Problem to solve -> The required answer is the count of lines in the records that contain "center", with no other text.
(Beginning of Task input)
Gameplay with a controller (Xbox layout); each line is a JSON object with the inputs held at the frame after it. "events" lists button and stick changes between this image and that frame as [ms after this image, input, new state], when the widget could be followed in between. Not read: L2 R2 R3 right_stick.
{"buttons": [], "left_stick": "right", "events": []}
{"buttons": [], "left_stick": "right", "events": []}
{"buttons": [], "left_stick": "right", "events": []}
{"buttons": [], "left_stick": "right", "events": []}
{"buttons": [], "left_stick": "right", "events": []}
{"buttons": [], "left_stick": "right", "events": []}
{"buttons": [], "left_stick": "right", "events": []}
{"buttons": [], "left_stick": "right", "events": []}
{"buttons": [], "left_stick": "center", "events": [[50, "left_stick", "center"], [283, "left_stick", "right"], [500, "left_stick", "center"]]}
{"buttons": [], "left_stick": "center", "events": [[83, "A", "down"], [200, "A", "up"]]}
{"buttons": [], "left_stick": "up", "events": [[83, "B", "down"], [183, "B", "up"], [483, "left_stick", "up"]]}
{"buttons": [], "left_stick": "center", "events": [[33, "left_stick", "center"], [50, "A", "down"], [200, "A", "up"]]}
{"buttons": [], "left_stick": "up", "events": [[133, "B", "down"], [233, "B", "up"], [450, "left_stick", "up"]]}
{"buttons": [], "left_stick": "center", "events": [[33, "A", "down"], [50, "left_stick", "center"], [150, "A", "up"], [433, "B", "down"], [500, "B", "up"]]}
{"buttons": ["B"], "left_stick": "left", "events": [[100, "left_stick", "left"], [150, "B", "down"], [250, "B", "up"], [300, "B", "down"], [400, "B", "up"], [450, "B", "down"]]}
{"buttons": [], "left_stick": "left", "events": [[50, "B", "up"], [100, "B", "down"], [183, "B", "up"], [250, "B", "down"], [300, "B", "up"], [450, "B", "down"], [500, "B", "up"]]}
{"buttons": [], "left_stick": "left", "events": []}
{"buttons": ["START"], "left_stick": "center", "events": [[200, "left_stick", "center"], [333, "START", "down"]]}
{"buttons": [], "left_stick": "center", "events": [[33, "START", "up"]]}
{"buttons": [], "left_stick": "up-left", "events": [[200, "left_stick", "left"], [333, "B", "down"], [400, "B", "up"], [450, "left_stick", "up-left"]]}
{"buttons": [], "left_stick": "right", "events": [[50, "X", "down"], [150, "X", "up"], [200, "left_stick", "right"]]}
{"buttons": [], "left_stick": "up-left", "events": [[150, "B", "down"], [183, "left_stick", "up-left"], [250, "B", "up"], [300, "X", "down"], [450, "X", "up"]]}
(End of Task input)
Solution to the problem -> 6